The root cause of fences is always a node losing token, meaning that it lost communication with the rest of the cluster and stopped returning heartbeat.
Any situation that results in a system not returning heartbeat within the specified token interval could lead to a fence. By default the token interval is 10 seconds. It can be specified by adding the desired value (in milliseconds) to the token parameter of the totem tag in the
cluster.conf file (for example, setting
totem token="30000" for 30 seconds).
Ensure that the network is sound and working as expected.
Ensure that the interfaces the cluster uses for inter-node communication are not using any bonding mode other than 0, 1, or 2. (Bonding modes 0 and 2 are supported as of Red Hat Enterprise Linux 6.4.)

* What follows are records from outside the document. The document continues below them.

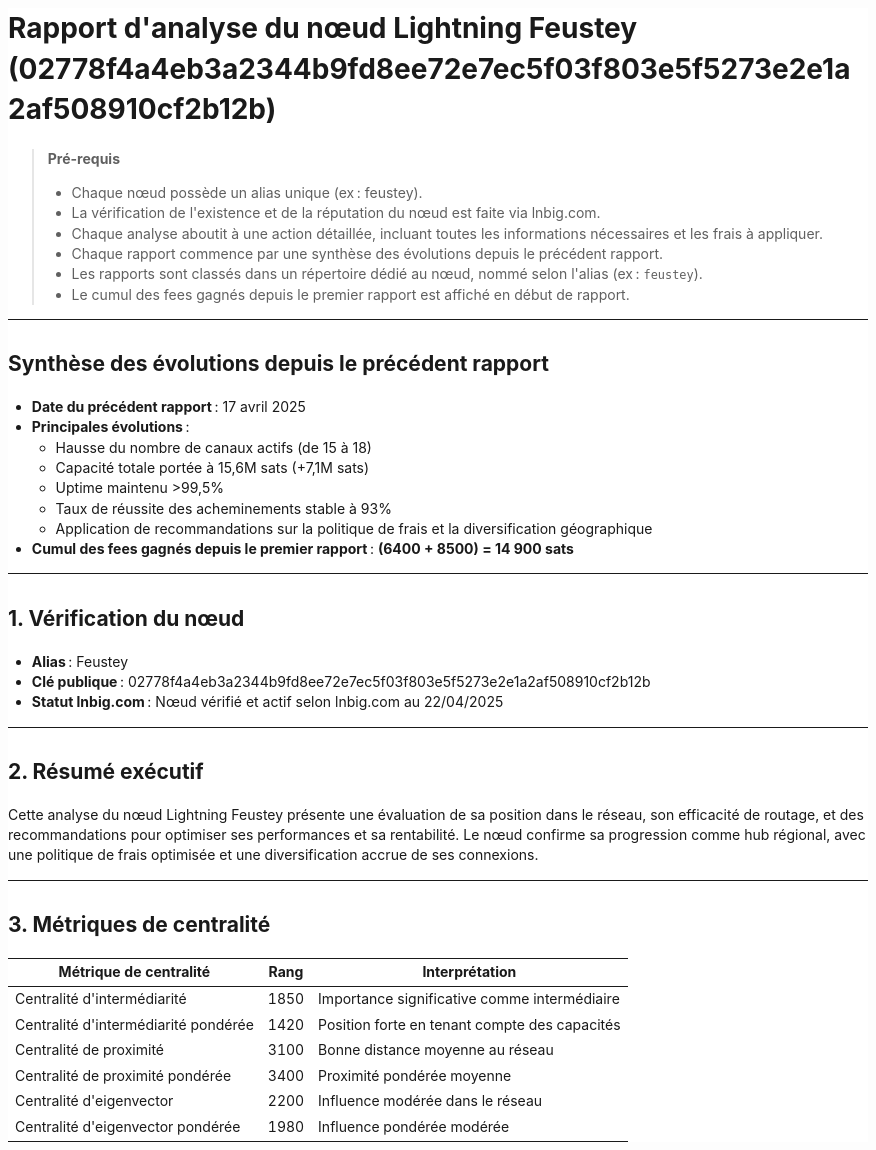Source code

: # Rapport d'analyse du nœud Lightning Feustey (02778f4a4eb3a2344b9fd8ee72e7ec5f03f803e5f5273e2e1a2af508910cf2b12b)

> **Pré-requis**  
> - Chaque nœud possède un alias unique (ex : feustey).  
> - La vérification de l'existence et de la réputation du nœud est faite via lnbig.com.  
> - Chaque analyse aboutit à une action détaillée, incluant toutes les informations nécessaires et les frais à appliquer.  
> - Chaque rapport commence par une synthèse des évolutions depuis le précédent rapport.  
> - Les rapports sont classés dans un répertoire dédié au nœud, nommé selon l'alias (ex : `feustey`).  
> - Le cumul des fees gagnés depuis le premier rapport est affiché en début de rapport.

---

## Synthèse des évolutions depuis le précédent rapport

- **Date du précédent rapport** : 17 avril 2025
- **Principales évolutions** :  
  - Hausse du nombre de canaux actifs (de 15 à 18)
  - Capacité totale portée à 15,6M sats (+7,1M sats)
  - Uptime maintenu >99,5%
  - Taux de réussite des acheminements stable à 93%
  - Application de recommandations sur la politique de frais et la diversification géographique
- **Cumul des fees gagnés depuis le premier rapport** : **(6400 + 8500) = 14 900 sats**

---

## 1. Vérification du nœud

- **Alias** : Feustey
- **Clé publique** : 02778f4a4eb3a2344b9fd8ee72e7ec5f03f803e5f5273e2e1a2af508910cf2b12b
- **Statut lnbig.com** : Nœud vérifié et actif selon lnbig.com au 22/04/2025

---

## 2. Résumé exécutif

Cette analyse du nœud Lightning Feustey présente une évaluation de sa position dans le réseau, son efficacité de routage, et des recommandations pour optimiser ses performances et sa rentabilité. Le nœud confirme sa progression comme hub régional, avec une politique de frais optimisée et une diversification accrue de ses connexions.

---

## 3. Métriques de centralité

| Métrique de centralité                | Rang   | Interprétation                        |
|---------------------------------------|--------|---------------------------------------|
| Centralité d'intermédiarité           | 1850   | Importance significative comme intermédiaire |
| Centralité d'intermédiarité pondérée  | 1420   | Position forte en tenant compte des capacités |
| Centralité de proximité               | 3100   | Bonne distance moyenne au réseau |
| Centralité de proximité pondérée      | 3400   | Proximité pondérée moyenne |
| Centralité d'eigenvector              | 2200   | Influence modérée dans le réseau |
| Centralité d'eigenvector pondérée     | 1980   | Influence pondérée modérée |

Take measures to determine if the system is "freezing" or kernel panicking. Set up the
kdump utility and see if you get a core during one of these fences.
Make sure some situation is not arising that you are wrongly attributing to a fence, for example the quorum disk ejecting a node due to a storage failure or a third party product like Oracle RAC rebooting a node due to some outside condition. The messages logs are often very helpful in determining such problems. Whenever fences or node reboots occur it should be standard practice to inspect the messages logs of all nodes in the cluster from the time the reboot/fence occurred.
Thoroughly inspect the system for hardware faults that may lead to the system not responding to heartbeat when expected.